Published 1/24/2020 in The Maryland Daily Record
Several years ago, I became convinced that saving passwords in a notebook or Excel spreadsheet wasn’t the safest way to go.
At that time, having a smartphone was still new to me. I relied on an employee in my office to do the research on the best options in the market for online password keepers. Without much more than her recommendation, we managed to sign up for the only service that did not have a mobile app. I told myself this service must be the safest. Despite the pushback from others more in the know, I felt that we had taken a step in the right direction and committed to using this website-based service.
While this service did offer meaningful advantages over my paper and spreadsheet approach, it remained necessary to remember every possible password when accessing something online. When a password was forgotten, which I admit was often, I would have to open a web browser, enter a username and password. This would then prompt a key phrase that was set up by someone else.
The phrase was easy to remember, actually. It was a true sentiment about my favorite sport. The problem was that typing it was very difficult. Especially when I was often doing this in a rush to access whatever website I had forgotten the credentials for.
Over time, we attempted to migrate to a mobile-enabled service called LastPass. I was hearing about how easy this service was to use but I was slow to change. I didn’t understand the technology that would allow a single login to LastPass that could reach any website that required credentials to log in.
In my best effort to delegate, I agreed to try it. Because I tend to move at light speed, I didn’t invest the time to fully understand the system and the protocol.
Soon after making the switch, I forgot what LastPass calls the “master password.” This means that only the login to LastPass is required to access all other passwords. If this one is forgotten, all content saved in the site is lost.
Gone. Not able to be recovered.
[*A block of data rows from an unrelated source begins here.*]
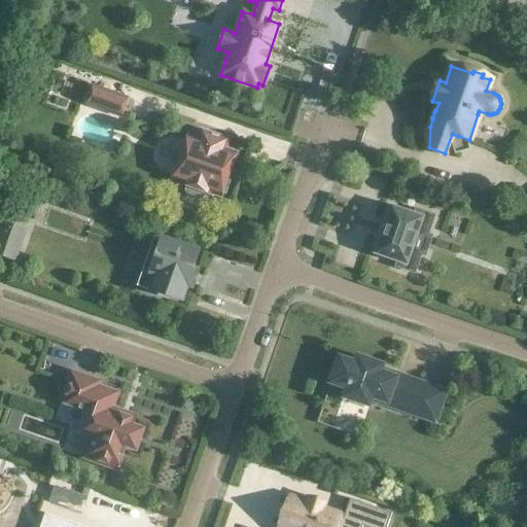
[(93,86),(86,106),(88,106),(88,104),(96,107),(96,109),(120,117),(128,98),(93,86)]
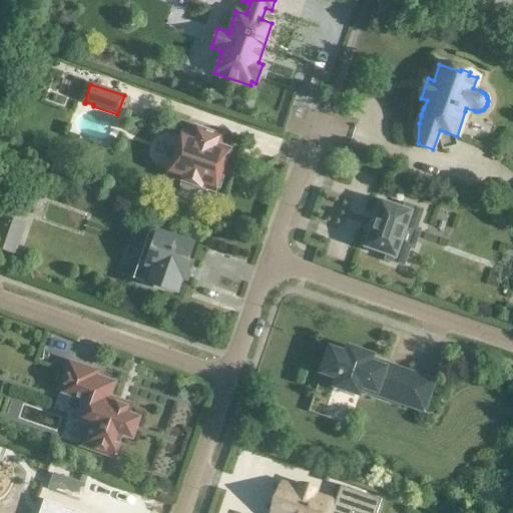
[(195,127),(193,135),(192,136),(182,132),(167,175),(177,179),(177,180),(182,181),(180,185),(181,189),(184,192),(191,194),(195,193),(198,191),(199,187),(203,189),(204,188),(214,191),(216,187),(218,188),(222,177),(220,176),(220,173),(222,174),(224,167),(223,167),(229,149),(219,145),(222,136),(195,127)]
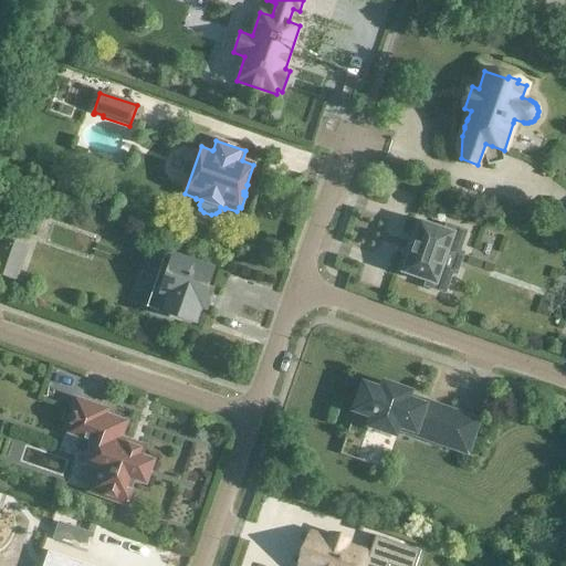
[(426,282),(426,283),(425,287),(446,294),(452,273),(442,270),(450,249),(460,252),(467,232),(446,224),(444,230),(421,221),(419,220),(419,222),(412,240),(412,242),(411,241),(410,242),(412,243),(409,251),(408,251),(407,252),(408,252),(408,254),(401,272),(400,274),(402,274),(426,282)]
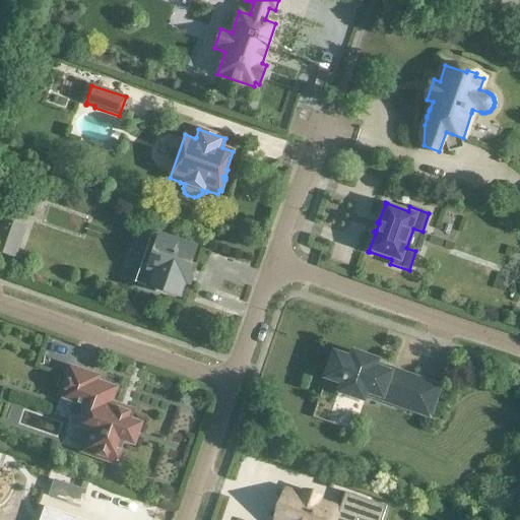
[(0,252),(14,258),(21,235),(9,230),(9,228),(7,226),(8,223),(11,224),(11,222),(1,218),(0,222),(0,252)]
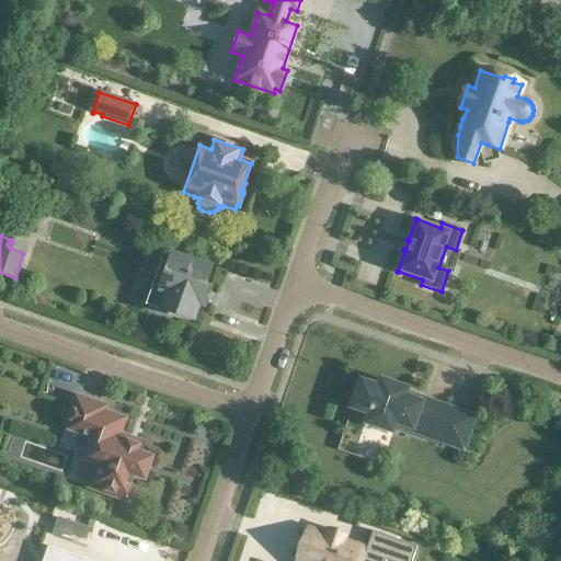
[(165,293),(159,311),(176,318),(178,315),(193,320),(198,304),(205,306),(210,289),(204,287),(210,268),(172,254),(170,260),(163,258),(155,283),(161,285),(159,290),(165,293)]
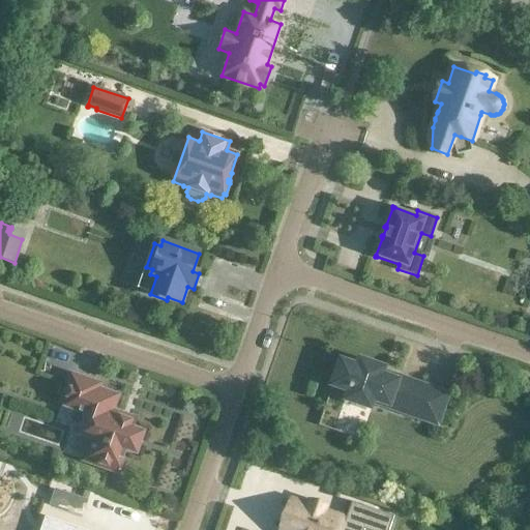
[(385,367),(358,358),(356,364),(340,359),(331,385),(347,391),(344,400),(371,409),(374,400),(413,414),(422,387),(382,374),(385,367)]
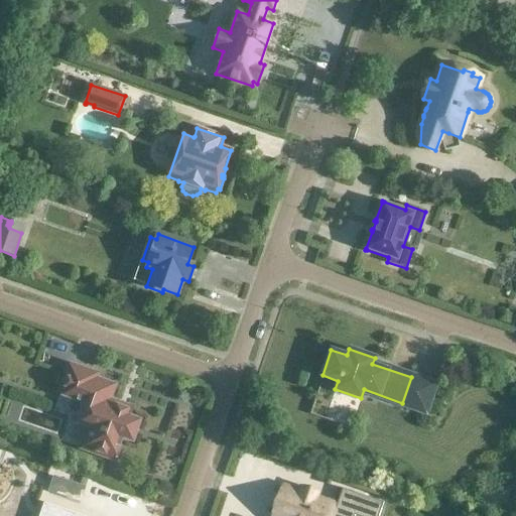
[(110,400),(115,385),(96,378),(98,374),(70,364),(58,394),(86,403),(79,422),(88,425),(81,448),(115,461),(123,437),(133,441),(140,420),(126,416),(127,412),(116,408),(118,403),(110,400)]
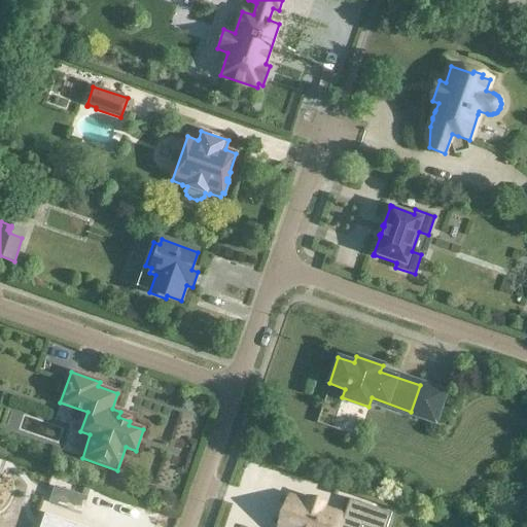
[(55,488),(49,504),(81,515),(88,499),(55,488)]
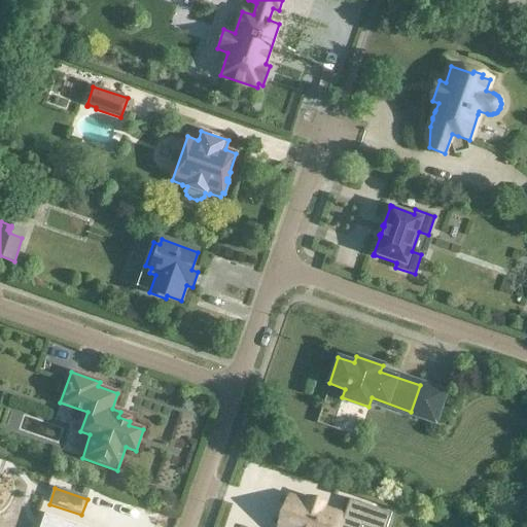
[(289,497),(279,526),(360,526),(361,526),(364,526),(386,526),(391,514),(350,500),(344,517),(321,508),(323,504),(308,498),(306,503),(289,497)]
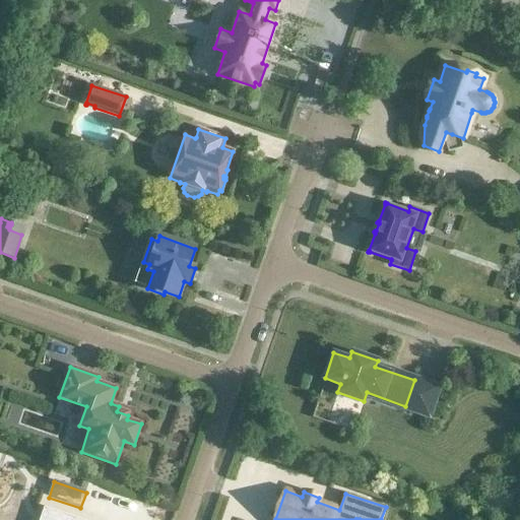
[(82,519),(45,507),(44,509),(61,514),(58,519),(82,519)]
Ever. So, all was lost.
Strategy No. 2
I swore off of this ridiculous service and stuck with the old-fashioned archaic PassPack original version. We became aware that PassPack introduced an updated version that seemed much more consistent with current technology. However, any time we needed customer service or when we wanted to learn how to convert to this new application, it was too difficult to access anyone to talk to, chat or email with to get the information.
Ultimately, the old version could not be converted. So, we stuck with it even longer. I adapted by committing to use the same variation of the similar passwords for everything. This had to be an approach that would surely make my life easier.
This continued for another few years. Years filled with constant frustration with me attempting to remember, often forgetting, resetting, updating, filing in all kinds of possible combinations, ultimately having to access a web browser to access the PassPack home base.
As I would enter more into PassPack, we realized that no one in my office could view my entries. It became very complicated to share these, and again, there was little tech support to make it easy to fix. This went on for too long, even as we heard more frequent warnings about cyberattacks that made me feel more vulnerable.
Our information was so safe that only I could access it in many cases. This is not ideal. We have been through too many situations where access is needed yet only one person holds the key to unlock the data.
Back to the future
That brought me to a conversation with a friend who works in cybersecurity. His company requires all employees to use LastPass and they provide this as a benefit that includes personal credentials. The employees are required to use this on their work computers and mobile devices.
The way he explained LastPass functionality sounded too easy to be true. It also sounded super secure.
Fast forward. Within the past 6 months, we exclusively use this. The process is so simple. Now the technology uses a fingerprint from a smartphone to log in and a plug-in that is so easy to use that I now rely on the complex combinations suggested for passwords.
I don’t know my passwords and I don’t need to. The amount of mental exhaustion and relief is meaningful. Enough users must have forgotten their master password because LastPass now has a way to recover this so all will not be lost.
This has taught me a big lesson — to be more open to things that actually can make life easier. With all we are managing today, this is one big value add.